INSTRUCTION
With pictures removed, print the listing exactly.

RECORDED INFORMATION

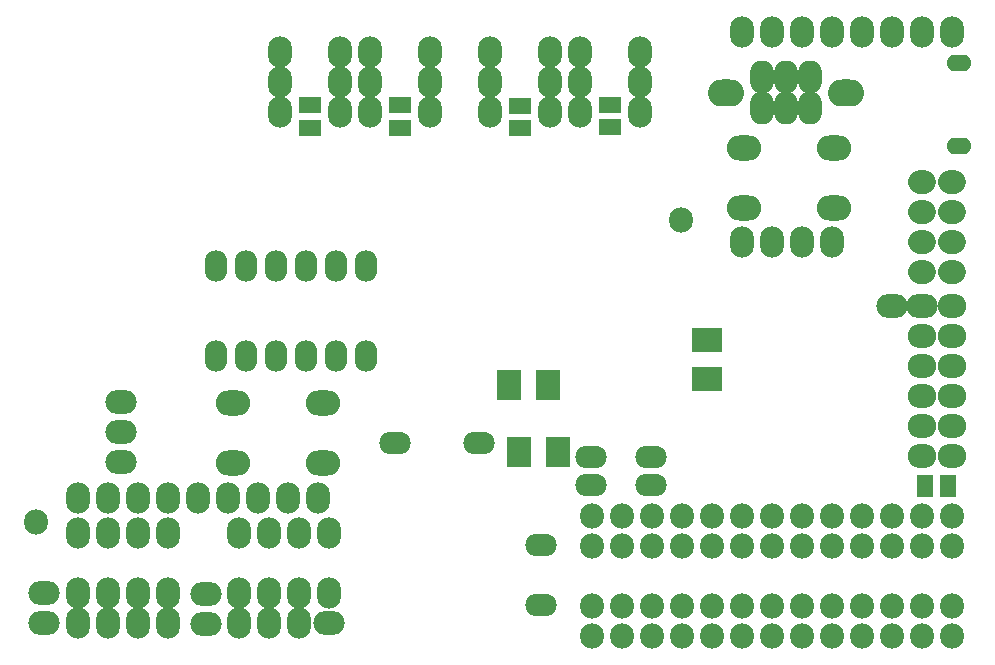
<source format=gbs>
G04 (created by PCBNEW-RS274X (2012-01-19 BZR 3256)-stable) date 30/5/2556 14:25:47*
G01*
G70*
G90*
%MOIN*%
G04 Gerber Fmt 3.4, Leading zero omitted, Abs format*
%FSLAX34Y34*%
G04 APERTURE LIST*
%ADD10C,0.006000*%
%ADD11O,0.080000X0.085000*%
%ADD12O,0.080000X0.105000*%
%ADD13O,0.105000X0.075000*%
%ADD14O,0.105000X0.080000*%
%ADD15O,0.115000X0.084000*%
%ADD16O,0.080000X0.110000*%
%ADD17O,0.120000X0.090000*%
%ADD18O,0.075000X0.105000*%
%ADD19O,0.095000X0.080000*%
%ADD20R,0.080000X0.100000*%
%ADD21R,0.100000X0.080000*%
%ADD22R,0.055000X0.075000*%
%ADD23C,0.080000*%
%ADD24R,0.075000X0.055000*%
%ADD25O,0.083000X0.055400*%
G04 APERTURE END LIST*
G54D10*
G54D11*
X71949Y-48170D03*
X71949Y-49170D03*
X70949Y-48170D03*
X70949Y-49170D03*
X69949Y-48170D03*
X69949Y-49170D03*
X68949Y-48170D03*
X68949Y-49170D03*
X67949Y-48170D03*
X67949Y-49170D03*
X66949Y-48170D03*
X66949Y-49170D03*
X65949Y-48170D03*
X65949Y-49170D03*
X64949Y-48170D03*
X64949Y-49170D03*
X63949Y-48170D03*
X63949Y-49170D03*
X62949Y-48170D03*
X62949Y-49170D03*
X61949Y-48170D03*
X61949Y-49170D03*
X60949Y-48170D03*
X60949Y-49170D03*
X59949Y-48170D03*
X59949Y-49170D03*
X41402Y-45342D03*
X62898Y-35283D03*
G54D12*
X64943Y-36027D03*
X65943Y-36027D03*
X66943Y-36027D03*
X67943Y-36027D03*
G54D13*
X58246Y-48116D03*
X58246Y-46116D03*
G54D14*
X41678Y-48737D03*
X41678Y-47737D03*
G54D15*
X68016Y-32897D03*
X68016Y-34897D03*
X65016Y-32897D03*
X65016Y-34897D03*
G54D16*
X67210Y-30530D03*
X67210Y-31550D03*
X66410Y-30530D03*
X66410Y-31550D03*
X65610Y-30530D03*
X65610Y-31550D03*
G54D17*
X64410Y-31040D03*
X68410Y-31040D03*
G54D12*
X48186Y-45737D03*
X49186Y-45737D03*
X50186Y-45737D03*
X51186Y-45737D03*
G54D14*
X47064Y-48745D03*
X47064Y-47745D03*
G54D13*
X61914Y-43204D03*
X59914Y-43204D03*
G54D12*
X51538Y-29692D03*
X51538Y-30692D03*
X51538Y-31692D03*
X52538Y-29692D03*
X52538Y-30692D03*
X52538Y-31692D03*
G54D18*
X52423Y-36816D03*
X47423Y-36816D03*
X47423Y-39808D03*
X52423Y-39808D03*
X51423Y-39808D03*
X50423Y-39808D03*
X49423Y-39808D03*
X48423Y-39808D03*
X51423Y-36816D03*
X50423Y-36816D03*
X49423Y-36816D03*
X48423Y-36816D03*
G54D12*
X42804Y-44564D03*
X43804Y-44564D03*
X44804Y-44564D03*
X45804Y-44564D03*
X46804Y-44564D03*
X47804Y-44564D03*
X48804Y-44564D03*
X49804Y-44564D03*
X50804Y-44564D03*
X61538Y-31692D03*
X61538Y-30692D03*
X61538Y-29692D03*
X56538Y-31692D03*
X56538Y-30692D03*
X56538Y-29692D03*
X54538Y-31692D03*
X54538Y-30692D03*
X54538Y-29692D03*
X49538Y-31692D03*
X49538Y-30692D03*
X49538Y-29692D03*
G54D14*
X44237Y-41361D03*
X44237Y-42361D03*
X44237Y-43361D03*
G54D13*
X61914Y-44136D03*
X59914Y-44136D03*
G54D12*
X58538Y-29692D03*
X58538Y-30692D03*
X58538Y-31692D03*
X59538Y-29692D03*
X59538Y-30692D03*
X59538Y-31692D03*
G54D19*
X71950Y-43150D03*
X71950Y-42150D03*
X71950Y-41150D03*
X71950Y-40150D03*
X71950Y-39150D03*
X71950Y-38150D03*
X70950Y-43150D03*
X70950Y-42150D03*
X70950Y-41150D03*
X70950Y-40150D03*
X70950Y-39150D03*
G54D12*
X51186Y-47737D03*
G54D14*
X51186Y-48737D03*
G54D12*
X50186Y-47737D03*
X50186Y-48737D03*
X49186Y-47737D03*
X49186Y-48737D03*
X48186Y-47737D03*
X48186Y-48737D03*
X42800Y-45737D03*
X43800Y-45737D03*
X44800Y-45737D03*
X45800Y-45737D03*
X45800Y-47737D03*
X45800Y-48737D03*
X44800Y-47737D03*
X44800Y-48737D03*
X43800Y-47737D03*
X43800Y-48737D03*
X42800Y-47737D03*
X42800Y-48737D03*
G54D20*
X57508Y-43008D03*
X58808Y-43008D03*
X57166Y-40779D03*
X58466Y-40779D03*
G54D21*
X63783Y-39283D03*
X63783Y-40583D03*
G54D22*
X71045Y-44142D03*
X71795Y-44142D03*
G54D23*
X71865Y-34030D02*
X72015Y-34030D01*
X71865Y-35030D02*
X72015Y-35030D01*
X71865Y-36030D02*
X72015Y-36030D01*
X71865Y-37030D02*
X72015Y-37030D01*
G54D12*
X70944Y-29016D03*
X71944Y-29016D03*
G54D14*
X70930Y-38150D03*
X69930Y-38150D03*
G54D24*
X50544Y-31461D03*
X50544Y-32211D03*
X53543Y-31468D03*
X53543Y-32218D03*
X57540Y-31482D03*
X57540Y-32232D03*
X60537Y-31449D03*
X60537Y-32199D03*
G54D15*
X50976Y-41378D03*
X50976Y-43378D03*
X47976Y-41378D03*
X47976Y-43378D03*
G54D11*
X71951Y-45149D03*
X71951Y-46149D03*
X70951Y-45149D03*
X70951Y-46149D03*
X69951Y-45149D03*
X69951Y-46149D03*
X68951Y-45149D03*
X68951Y-46149D03*
X67951Y-45149D03*
X67951Y-46149D03*
X66951Y-45149D03*
X66951Y-46149D03*
X65951Y-45149D03*
X65951Y-46149D03*
X64951Y-45149D03*
X64951Y-46149D03*
X63951Y-45149D03*
X63951Y-46149D03*
X62951Y-45149D03*
X62951Y-46149D03*
X61951Y-45149D03*
X61951Y-46149D03*
X60951Y-45149D03*
X60951Y-46149D03*
X59951Y-45149D03*
X59951Y-46149D03*
G54D23*
X70865Y-34030D02*
X71015Y-34030D01*
X70865Y-35030D02*
X71015Y-35030D01*
X70865Y-36030D02*
X71015Y-36030D01*
X70865Y-37030D02*
X71015Y-37030D01*
G54D25*
X72192Y-32822D03*
X72192Y-30066D03*
G54D12*
X64944Y-29015D03*
X65944Y-29015D03*
X66944Y-29015D03*
X67944Y-29015D03*
X69944Y-29016D03*
X68944Y-29016D03*
G54D13*
X56183Y-42714D03*
X53383Y-42714D03*
M02*

</source>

RESPONSE TO THE EXERCISE
<source format=gbs>
G04 (created by PCBNEW-RS274X (2012-01-19 BZR 3256)-stable) date 30/5/2556 14:25:47*
G01*
G70*
G90*
%MOIN*%
G04 Gerber Fmt 3.4, Leading zero omitted, Abs format*
%FSLAX34Y34*%
G04 APERTURE LIST*
%ADD10C,0.006000*%
%ADD11O,0.080000X0.085000*%
%ADD12O,0.080000X0.105000*%
%ADD13O,0.105000X0.075000*%
%ADD14O,0.105000X0.080000*%
%ADD15O,0.115000X0.084000*%
%ADD16O,0.080000X0.110000*%
%ADD17O,0.120000X0.090000*%
%ADD18O,0.075000X0.105000*%
%ADD19O,0.095000X0.080000*%
%ADD20R,0.080000X0.100000*%
%ADD21R,0.100000X0.080000*%
%ADD22R,0.055000X0.075000*%
%ADD23C,0.080000*%
%ADD24R,0.075000X0.055000*%
%ADD25O,0.083000X0.055400*%
G04 APERTURE END LIST*
G54D10*
G54D11*
X71949Y-48170D03*
X71949Y-49170D03*
X70949Y-48170D03*
X70949Y-49170D03*
X69949Y-48170D03*
X69949Y-49170D03*
X68949Y-48170D03*
X68949Y-49170D03*
X67949Y-48170D03*
X67949Y-49170D03*
X66949Y-48170D03*
X66949Y-49170D03*
X65949Y-48170D03*
X65949Y-49170D03*
X64949Y-48170D03*
X64949Y-49170D03*
X63949Y-48170D03*
X63949Y-49170D03*
X62949Y-48170D03*
X62949Y-49170D03*
X61949Y-48170D03*
X61949Y-49170D03*
X60949Y-48170D03*
X60949Y-49170D03*
X59949Y-48170D03*
X59949Y-49170D03*
X41402Y-45342D03*
X62898Y-35283D03*
G54D12*
X64943Y-36027D03*
X65943Y-36027D03*
X66943Y-36027D03*
X67943Y-36027D03*
G54D13*
X58246Y-48116D03*
X58246Y-46116D03*
G54D14*
X41678Y-48737D03*
X41678Y-47737D03*
G54D15*
X68016Y-32897D03*
X68016Y-34897D03*
X65016Y-32897D03*
X65016Y-34897D03*
G54D16*
X67210Y-30530D03*
X67210Y-31550D03*
X66410Y-30530D03*
X66410Y-31550D03*
X65610Y-30530D03*
X65610Y-31550D03*
G54D17*
X64410Y-31040D03*
X68410Y-31040D03*
G54D12*
X48186Y-45737D03*
X49186Y-45737D03*
X50186Y-45737D03*
X51186Y-45737D03*
G54D14*
X47064Y-48745D03*
X47064Y-47745D03*
G54D13*
X61914Y-43204D03*
X59914Y-43204D03*
G54D12*
X51538Y-29692D03*
X51538Y-30692D03*
X51538Y-31692D03*
X52538Y-29692D03*
X52538Y-30692D03*
X52538Y-31692D03*
G54D18*
X52423Y-36816D03*
X47423Y-36816D03*
X47423Y-39808D03*
X52423Y-39808D03*
X51423Y-39808D03*
X50423Y-39808D03*
X49423Y-39808D03*
X48423Y-39808D03*
X51423Y-36816D03*
X50423Y-36816D03*
X49423Y-36816D03*
X48423Y-36816D03*
G54D12*
X42804Y-44564D03*
X43804Y-44564D03*
X44804Y-44564D03*
X45804Y-44564D03*
X46804Y-44564D03*
X47804Y-44564D03*
X48804Y-44564D03*
X49804Y-44564D03*
X50804Y-44564D03*
X61538Y-31692D03*
X61538Y-30692D03*
X61538Y-29692D03*
X56538Y-31692D03*
X56538Y-30692D03*
X56538Y-29692D03*
X54538Y-31692D03*
X54538Y-30692D03*
X54538Y-29692D03*
X49538Y-31692D03*
X49538Y-30692D03*
X49538Y-29692D03*
G54D14*
X44237Y-41361D03*
X44237Y-42361D03*
X44237Y-43361D03*
G54D13*
X61914Y-44136D03*
X59914Y-44136D03*
G54D12*
X58538Y-29692D03*
X58538Y-30692D03*
X58538Y-31692D03*
X59538Y-29692D03*
X59538Y-30692D03*
X59538Y-31692D03*
G54D19*
X71950Y-43150D03*
X71950Y-42150D03*
X71950Y-41150D03*
X71950Y-40150D03*
X71950Y-39150D03*
X71950Y-38150D03*
X70950Y-43150D03*
X70950Y-42150D03*
X70950Y-41150D03*
X70950Y-40150D03*
X70950Y-39150D03*
G54D12*
X51186Y-47737D03*
G54D14*
X51186Y-48737D03*
G54D12*
X50186Y-47737D03*
X50186Y-48737D03*
X49186Y-47737D03*
X49186Y-48737D03*
X48186Y-47737D03*
X48186Y-48737D03*
X42800Y-45737D03*
X43800Y-45737D03*
X44800Y-45737D03*
X45800Y-45737D03*
X45800Y-47737D03*
X45800Y-48737D03*
X44800Y-47737D03*
X44800Y-48737D03*
X43800Y-47737D03*
X43800Y-48737D03*
X42800Y-47737D03*
X42800Y-48737D03*
G54D20*
X57508Y-43008D03*
X58808Y-43008D03*
X57166Y-40779D03*
X58466Y-40779D03*
G54D21*
X63783Y-39283D03*
X63783Y-40583D03*
G54D22*
X71045Y-44142D03*
X71795Y-44142D03*
G54D23*
X71865Y-34030D02*
X72015Y-34030D01*
X71865Y-35030D02*
X72015Y-35030D01*
X71865Y-36030D02*
X72015Y-36030D01*
X71865Y-37030D02*
X72015Y-37030D01*
G54D12*
X70944Y-29016D03*
X71944Y-29016D03*
G54D14*
X70930Y-38150D03*
X69930Y-38150D03*
G54D24*
X50544Y-31461D03*
X50544Y-32211D03*
X53543Y-31468D03*
X53543Y-32218D03*
X57540Y-31482D03*
X57540Y-32232D03*
X60537Y-31449D03*
X60537Y-32199D03*
G54D15*
X50976Y-41378D03*
X50976Y-43378D03*
X47976Y-41378D03*
X47976Y-43378D03*
G54D11*
X71951Y-45149D03*
X71951Y-46149D03*
X70951Y-45149D03*
X70951Y-46149D03*
X69951Y-45149D03*
X69951Y-46149D03*
X68951Y-45149D03*
X68951Y-46149D03*
X67951Y-45149D03*
X67951Y-46149D03*
X66951Y-45149D03*
X66951Y-46149D03*
X65951Y-45149D03*
X65951Y-46149D03*
X64951Y-45149D03*
X64951Y-46149D03*
X63951Y-45149D03*
X63951Y-46149D03*
X62951Y-45149D03*
X62951Y-46149D03*
X61951Y-45149D03*
X61951Y-46149D03*
X60951Y-45149D03*
X60951Y-46149D03*
X59951Y-45149D03*
X59951Y-46149D03*
G54D23*
X70865Y-34030D02*
X71015Y-34030D01*
X70865Y-35030D02*
X71015Y-35030D01*
X70865Y-36030D02*
X71015Y-36030D01*
X70865Y-37030D02*
X71015Y-37030D01*
G54D25*
X72192Y-32822D03*
X72192Y-30066D03*
G54D12*
X64944Y-29015D03*
X65944Y-29015D03*
X66944Y-29015D03*
X67944Y-29015D03*
X69944Y-29016D03*
X68944Y-29016D03*
G54D13*
X56183Y-42714D03*
X53383Y-42714D03*
M02*

</source>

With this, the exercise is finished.